● **Job A**: In the listing below, repeat word for word the lines starting with the line that contains "genus: Tenodera" and going on through the final line of the listing, both included.

● **Text section**:
A later lawsuit, decided in 2019, arose from an alleged breach of contract and other claims over the binary and decimal definitions used for "gigabyte". This lawsuit ended in favour of the manufacturers, with courts holding that the legal definition of gigabyte or GB is 1 GB = 1,000,000,000 (10^{9}) bytes (the decimal definition). Specifically, the courts held that "the U.S. Congress has deemed the decimal definition of gigabyte to be the 'preferred' one for the purposes of 'U.S. trade and commerce'. ... The California Legislature has likewise adopted the decimal system for all 'transactions in this state'."

===Other contexts===
Because of their physical design, the capacity of modern computer random-access memory devices, such as DIMM modules, is always a multiple of a power of 1024. It is thus convenient to use prefixes denoting powers of 1024, known as binary prefixes, in describing them. For example, a memory capacity of 1 073 741 824 bytes (1024^{3} B) is conveniently expressed as 1 GiB rather than as 1.074 GB. The former specification is, however, often quoted as "1 GB" when applied to random-access memory.

● **Information shown**:
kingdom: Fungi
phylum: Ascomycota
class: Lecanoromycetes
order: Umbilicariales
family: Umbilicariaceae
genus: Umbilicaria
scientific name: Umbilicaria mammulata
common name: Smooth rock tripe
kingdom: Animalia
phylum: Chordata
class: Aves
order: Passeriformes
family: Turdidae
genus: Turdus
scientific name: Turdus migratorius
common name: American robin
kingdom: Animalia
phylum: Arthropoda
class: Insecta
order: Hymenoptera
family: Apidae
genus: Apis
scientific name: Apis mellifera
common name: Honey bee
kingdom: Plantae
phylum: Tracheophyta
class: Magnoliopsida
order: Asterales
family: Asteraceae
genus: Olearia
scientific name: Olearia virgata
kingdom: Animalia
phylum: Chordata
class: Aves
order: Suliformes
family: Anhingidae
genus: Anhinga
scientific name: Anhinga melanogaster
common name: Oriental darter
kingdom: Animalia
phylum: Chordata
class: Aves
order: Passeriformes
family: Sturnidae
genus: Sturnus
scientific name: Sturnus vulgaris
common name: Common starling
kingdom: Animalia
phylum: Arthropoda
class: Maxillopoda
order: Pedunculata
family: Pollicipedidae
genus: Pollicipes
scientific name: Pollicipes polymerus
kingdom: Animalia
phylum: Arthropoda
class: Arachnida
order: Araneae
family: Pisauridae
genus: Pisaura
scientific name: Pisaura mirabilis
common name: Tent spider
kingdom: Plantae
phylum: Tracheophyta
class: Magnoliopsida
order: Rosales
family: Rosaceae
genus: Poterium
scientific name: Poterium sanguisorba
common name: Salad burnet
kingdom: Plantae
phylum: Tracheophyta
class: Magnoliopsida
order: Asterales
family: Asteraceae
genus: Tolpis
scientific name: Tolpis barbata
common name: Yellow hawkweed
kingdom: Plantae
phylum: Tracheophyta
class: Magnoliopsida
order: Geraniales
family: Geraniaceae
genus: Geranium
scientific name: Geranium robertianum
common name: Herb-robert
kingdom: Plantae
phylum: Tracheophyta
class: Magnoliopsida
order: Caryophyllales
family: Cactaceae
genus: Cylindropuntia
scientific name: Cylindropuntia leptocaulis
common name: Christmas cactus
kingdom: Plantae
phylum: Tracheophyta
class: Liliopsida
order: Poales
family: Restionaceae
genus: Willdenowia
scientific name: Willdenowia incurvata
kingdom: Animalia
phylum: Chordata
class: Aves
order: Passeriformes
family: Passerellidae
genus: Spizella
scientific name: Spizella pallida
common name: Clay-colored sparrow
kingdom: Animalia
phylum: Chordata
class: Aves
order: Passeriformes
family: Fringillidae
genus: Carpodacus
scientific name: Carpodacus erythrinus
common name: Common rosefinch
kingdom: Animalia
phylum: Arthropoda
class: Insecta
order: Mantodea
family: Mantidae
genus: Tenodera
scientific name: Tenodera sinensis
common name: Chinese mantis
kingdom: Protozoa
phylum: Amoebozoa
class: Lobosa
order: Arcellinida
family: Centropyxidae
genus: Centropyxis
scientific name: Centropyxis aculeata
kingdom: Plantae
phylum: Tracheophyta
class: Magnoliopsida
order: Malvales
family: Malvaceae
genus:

● **Job B**: Transcribe the whole text on gigabyte definitions above word for word.

● **Full response A**:
genus: Tenodera
scientific name: Tenodera sinensis
common name: Chinese mantis
kingdom: Protozoa
phylum: Amoebozoa
class: Lobosa
order: Arcellinida
family: Centropyxidae
genus: Centropyxis
scientific name: Centropyxis aculeata
kingdom: Plantae
phylum: Tracheophyta
class: Magnoliopsida
order: Malvales
family: Malvaceae
genus:

● **Full response B**:
A later lawsuit, decided in 2019, arose from an alleged breach of contract and other claims over the binary and decimal definitions used for "gigabyte". This lawsuit ended in favour of the manufacturers, with courts holding that the legal definition of gigabyte or GB is 1 GB = 1,000,000,000 (10^{9}) bytes (the decimal definition). Specifically, the courts held that "the U.S. Congress has deemed the decimal definition of gigabyte to be the 'preferred' one for the purposes of 'U.S. trade and commerce'. ... The California Legislature has likewise adopted the decimal system for all 'transactions in this state'."

===Other contexts===
Because of their physical design, the capacity of modern computer random-access memory devices, such as DIMM modules, is always a multiple of a power of 1024. It is thus convenient to use prefixes denoting powers of 1024, known as binary prefixes, in describing them. For example, a memory capacity of 1 073 741 824 bytes (1024^{3} B) is conveniently expressed as 1 GiB rather than as 1.074 GB. The former specification is, however, often quoted as "1 GB" when applied to random-access memory.